After a Moderate Q1, What Lies Ahead for Gold ETFs in Q2?

Sanghamitra Saha

Gold had a decent first quarter, thanks to an equity market crash and the resultant safe-haven rally. Middle-East tensions and the coronavirus outbreak kept global markets edgy since the start of the year. Gold bullion ETF SPDR Gold Shares GLD has added about 6.8% so far this year. The global stash of gold in exchange-traded funds touched the highest level in seven years in the middle of the first quarter (read: Beyond Coronavirus, What's Driving Gold ETFs?).

The Q1 performance was moderate for bullion as the greenback strength capped gains of the bullion. Investors should note that U.S. dollar ETF Invesco DB US Dollar Index Bullish Fund UUP is up 5.1% this year (as of Apr 6) as need for cash amid the pandemic boosted demand for greenback materially.

What Lies in Q2?

Gold futures topped $1,700 an ounce to the highest since 2012 on rollout of massive stimulus. The unprecedented amount of global stimulus has been injected into the financial system, with the Fed taking the anchoring position. The Fed cut rates to zero and launched a fresh set of stimuli on Mar 23.

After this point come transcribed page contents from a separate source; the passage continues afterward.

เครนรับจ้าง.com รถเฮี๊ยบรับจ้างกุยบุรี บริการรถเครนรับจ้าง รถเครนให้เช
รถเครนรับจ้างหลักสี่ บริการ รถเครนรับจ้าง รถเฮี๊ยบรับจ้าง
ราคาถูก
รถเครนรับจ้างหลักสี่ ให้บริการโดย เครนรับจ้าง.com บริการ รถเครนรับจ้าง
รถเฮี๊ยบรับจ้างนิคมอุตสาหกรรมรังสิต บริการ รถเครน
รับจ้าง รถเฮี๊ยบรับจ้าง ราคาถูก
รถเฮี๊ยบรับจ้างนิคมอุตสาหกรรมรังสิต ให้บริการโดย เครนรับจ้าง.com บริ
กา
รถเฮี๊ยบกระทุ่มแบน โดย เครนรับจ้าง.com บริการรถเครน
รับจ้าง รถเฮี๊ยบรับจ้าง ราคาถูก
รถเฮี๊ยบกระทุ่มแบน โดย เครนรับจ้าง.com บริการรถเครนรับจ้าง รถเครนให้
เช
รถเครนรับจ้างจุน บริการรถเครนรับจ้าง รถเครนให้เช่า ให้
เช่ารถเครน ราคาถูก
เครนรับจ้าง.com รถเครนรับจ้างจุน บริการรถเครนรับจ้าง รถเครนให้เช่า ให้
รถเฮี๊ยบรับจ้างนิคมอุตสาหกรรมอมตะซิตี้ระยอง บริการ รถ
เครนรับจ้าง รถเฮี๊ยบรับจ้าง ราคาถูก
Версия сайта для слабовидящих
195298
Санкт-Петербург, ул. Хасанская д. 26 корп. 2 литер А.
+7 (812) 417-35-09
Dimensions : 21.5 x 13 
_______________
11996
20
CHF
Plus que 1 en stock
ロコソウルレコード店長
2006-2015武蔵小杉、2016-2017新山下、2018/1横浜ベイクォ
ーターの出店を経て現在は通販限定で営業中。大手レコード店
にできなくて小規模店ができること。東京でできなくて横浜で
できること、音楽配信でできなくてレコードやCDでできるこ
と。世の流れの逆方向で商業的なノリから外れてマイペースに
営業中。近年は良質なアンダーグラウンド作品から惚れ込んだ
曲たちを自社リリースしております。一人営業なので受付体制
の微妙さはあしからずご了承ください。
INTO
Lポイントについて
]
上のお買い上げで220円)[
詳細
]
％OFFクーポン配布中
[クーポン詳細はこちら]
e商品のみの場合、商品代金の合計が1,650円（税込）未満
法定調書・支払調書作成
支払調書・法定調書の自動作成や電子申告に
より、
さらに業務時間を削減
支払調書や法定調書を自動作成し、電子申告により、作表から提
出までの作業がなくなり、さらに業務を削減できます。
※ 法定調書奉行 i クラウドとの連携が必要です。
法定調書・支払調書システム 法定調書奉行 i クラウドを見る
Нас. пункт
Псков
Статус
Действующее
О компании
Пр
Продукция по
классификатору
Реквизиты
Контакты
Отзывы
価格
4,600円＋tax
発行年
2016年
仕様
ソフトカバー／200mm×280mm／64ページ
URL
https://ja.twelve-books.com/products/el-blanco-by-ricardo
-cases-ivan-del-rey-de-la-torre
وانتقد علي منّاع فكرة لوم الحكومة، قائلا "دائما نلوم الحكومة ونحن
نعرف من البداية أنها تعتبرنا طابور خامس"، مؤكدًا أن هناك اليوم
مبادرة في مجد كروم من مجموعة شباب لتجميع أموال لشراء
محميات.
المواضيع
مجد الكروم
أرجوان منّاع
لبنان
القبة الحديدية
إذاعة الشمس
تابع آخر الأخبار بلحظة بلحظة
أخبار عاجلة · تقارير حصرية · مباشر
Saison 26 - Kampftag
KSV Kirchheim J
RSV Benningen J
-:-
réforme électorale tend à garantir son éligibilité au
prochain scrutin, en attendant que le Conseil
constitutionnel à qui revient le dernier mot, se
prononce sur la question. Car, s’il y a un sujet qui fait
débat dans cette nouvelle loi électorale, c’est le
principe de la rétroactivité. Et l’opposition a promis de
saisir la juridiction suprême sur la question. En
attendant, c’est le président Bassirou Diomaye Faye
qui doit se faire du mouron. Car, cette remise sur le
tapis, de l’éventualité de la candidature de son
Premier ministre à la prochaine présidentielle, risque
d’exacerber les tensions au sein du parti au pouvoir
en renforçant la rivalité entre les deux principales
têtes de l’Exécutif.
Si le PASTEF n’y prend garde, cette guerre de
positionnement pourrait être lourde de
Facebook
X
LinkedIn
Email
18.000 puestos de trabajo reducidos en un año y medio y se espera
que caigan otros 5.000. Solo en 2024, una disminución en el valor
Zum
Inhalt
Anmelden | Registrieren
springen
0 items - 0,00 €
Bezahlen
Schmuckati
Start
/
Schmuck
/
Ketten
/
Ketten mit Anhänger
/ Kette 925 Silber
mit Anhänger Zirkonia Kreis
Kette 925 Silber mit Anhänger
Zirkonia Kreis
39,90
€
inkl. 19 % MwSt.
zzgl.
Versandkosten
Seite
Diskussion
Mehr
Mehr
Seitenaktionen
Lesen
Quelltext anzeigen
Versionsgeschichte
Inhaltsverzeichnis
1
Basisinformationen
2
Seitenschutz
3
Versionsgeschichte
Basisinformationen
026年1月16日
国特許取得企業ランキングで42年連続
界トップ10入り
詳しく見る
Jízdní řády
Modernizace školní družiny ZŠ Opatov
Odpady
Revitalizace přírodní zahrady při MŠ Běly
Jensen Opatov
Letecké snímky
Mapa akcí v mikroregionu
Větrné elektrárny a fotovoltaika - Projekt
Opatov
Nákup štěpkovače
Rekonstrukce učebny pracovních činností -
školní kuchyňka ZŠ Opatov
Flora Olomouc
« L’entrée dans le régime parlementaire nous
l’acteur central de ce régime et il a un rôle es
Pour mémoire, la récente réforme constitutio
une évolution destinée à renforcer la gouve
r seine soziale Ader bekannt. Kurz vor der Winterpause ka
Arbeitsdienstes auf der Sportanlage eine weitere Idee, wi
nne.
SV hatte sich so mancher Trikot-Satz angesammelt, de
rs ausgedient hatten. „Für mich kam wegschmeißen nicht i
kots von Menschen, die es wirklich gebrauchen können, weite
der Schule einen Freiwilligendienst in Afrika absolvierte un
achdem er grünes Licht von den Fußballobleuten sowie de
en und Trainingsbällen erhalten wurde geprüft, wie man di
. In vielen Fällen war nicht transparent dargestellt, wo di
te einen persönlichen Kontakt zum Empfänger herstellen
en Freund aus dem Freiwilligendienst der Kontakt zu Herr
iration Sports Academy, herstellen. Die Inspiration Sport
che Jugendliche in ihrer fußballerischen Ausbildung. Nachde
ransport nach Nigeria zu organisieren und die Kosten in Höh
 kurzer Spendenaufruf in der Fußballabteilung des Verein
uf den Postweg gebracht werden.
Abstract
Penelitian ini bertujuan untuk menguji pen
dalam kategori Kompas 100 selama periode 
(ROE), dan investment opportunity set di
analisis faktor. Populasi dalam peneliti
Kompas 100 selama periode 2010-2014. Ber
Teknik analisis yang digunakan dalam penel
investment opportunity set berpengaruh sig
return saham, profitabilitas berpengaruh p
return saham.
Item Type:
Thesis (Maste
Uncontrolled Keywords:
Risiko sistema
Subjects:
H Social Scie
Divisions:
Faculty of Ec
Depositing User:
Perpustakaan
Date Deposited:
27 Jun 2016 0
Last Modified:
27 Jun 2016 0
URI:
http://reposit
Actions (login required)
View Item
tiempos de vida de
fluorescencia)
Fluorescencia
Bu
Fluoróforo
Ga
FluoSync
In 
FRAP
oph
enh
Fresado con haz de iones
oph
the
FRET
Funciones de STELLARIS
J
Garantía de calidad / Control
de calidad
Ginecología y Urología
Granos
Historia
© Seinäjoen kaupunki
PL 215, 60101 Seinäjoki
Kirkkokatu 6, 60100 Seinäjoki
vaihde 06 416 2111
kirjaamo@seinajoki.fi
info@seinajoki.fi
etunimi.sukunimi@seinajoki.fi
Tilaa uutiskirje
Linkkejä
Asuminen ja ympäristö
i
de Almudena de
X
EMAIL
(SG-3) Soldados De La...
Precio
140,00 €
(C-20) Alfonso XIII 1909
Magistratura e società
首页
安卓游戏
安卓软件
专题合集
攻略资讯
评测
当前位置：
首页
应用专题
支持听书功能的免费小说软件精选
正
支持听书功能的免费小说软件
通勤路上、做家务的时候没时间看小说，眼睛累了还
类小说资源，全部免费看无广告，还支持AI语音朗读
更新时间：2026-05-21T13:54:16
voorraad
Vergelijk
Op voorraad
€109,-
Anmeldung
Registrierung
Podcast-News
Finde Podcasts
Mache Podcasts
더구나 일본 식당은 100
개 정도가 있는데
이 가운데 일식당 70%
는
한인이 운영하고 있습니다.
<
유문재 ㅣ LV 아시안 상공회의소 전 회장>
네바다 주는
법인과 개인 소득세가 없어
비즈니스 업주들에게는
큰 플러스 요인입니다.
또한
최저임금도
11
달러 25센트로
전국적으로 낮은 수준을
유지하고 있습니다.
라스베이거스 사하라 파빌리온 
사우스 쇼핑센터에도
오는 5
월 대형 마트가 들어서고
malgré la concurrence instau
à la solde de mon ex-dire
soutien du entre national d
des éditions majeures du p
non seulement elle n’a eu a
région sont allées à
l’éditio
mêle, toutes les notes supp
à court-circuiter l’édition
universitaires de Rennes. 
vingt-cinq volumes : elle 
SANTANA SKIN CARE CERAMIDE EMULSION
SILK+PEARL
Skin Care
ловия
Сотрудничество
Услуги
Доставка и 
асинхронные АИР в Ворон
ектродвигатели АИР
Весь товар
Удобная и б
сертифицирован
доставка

The Fed said that the purchases of Treasury and mortgage securities are unlimited. Among other steps, the Fed confirmed it would buy investment-grade exchange-traded funds that track the corporate bond market, a first for the U.S. central bank (read: All-Out Fed Support: Buy Highly-Rated Corporate Bond ETFs).

Along with the Fed, there is the U.S. stimulus worth about $2 trillion. This should inject ample liquidity into the U.S. economy, keeping the greenback strength at check. The U.S. government’s stimulus package led Goldman Sachs to forecast an “inflection point” for gold and the investment house is now endorsing the commodity, per an article published on Bloomberg.

Not only the Fed, most developed and emerging economies have been on a policy easing mode, offering a hefty stimulus to fight the novel coronavirus. The ECB and the BoJ have benchmark interest rates in the negative territory. Right now, real 10-year U.S. treasury yield is negative and this lowers the opportunity cost of holding a non-interest-bearing asset like bullion.

“Gold prices tend to rise when the fiscal deficit as a percent of GDP is rising,” per an analyst. “Some expect the deficit to expand by a much greater degree in the current crisis than it did a decade ago as a result of the combination of record fiscal stimulus paired with falling revenue. If so, gold would very likely break out above the high it set in 2011,” the analyst commented.

Any Glitches Ahead?

Having said all, we would like to note that there are some headwinds too. Logistics issues are also cropping up. A South African refinery said gold shipments to London have been interrupted because of lack of commercial flights, dealing a blow to the physical bullion market, though the company is planning to resort to chartered planes.

DoubleLine CEO and Wall Street's Bond King Jeffrey Gundlach indicated that buying “paper gold [ETFs] could be a huge failure in entire gold-delivery system” as there is not sufficient physical gold to meet all the paper demand.

While flight issues will keep acting as a hurdle in Q2, production turmoil will ease as three key plants in the Swiss canton of Ticino, Europe’s biggest gold-refining hub, received permission from local authorities to run operations at a restricted rate. The plants were locked down for about two weeks due to the virus outbreak.

Overall, with tailwinds and headwinds weighing on both sides, we expect a moderately strong Q2 for gold ETFs. However, a few analysts are projecting that gold may top $2,000-mark (marking about 16% jump from the current level), thanks to the massive central bank stimulus, which could boost inflation. And gold is normally viewed as an inflation-protected asset.

ETFs in Focus

Against this backdrop, investors can bet on regular gold ETFs like GLDiShares Gold Trust IAU, Aberdeen Standard Physical Gold Shares ETF (SGOL and SPDR Gold MiniShares Trust GLDM (see all precious metals ETFs here).

Investors should also note that GLD costs 9.44 times of GLDM per share at the current level. So, GLDM may be a better bet if you want to put small dollar amount of money in gold or if you are a retail investor, or facing issues like cash crunch. However, each share of GLDM represents 1/100th of an ounce of gold, while the same of GLD represents about 1/10th of an ounce of gold.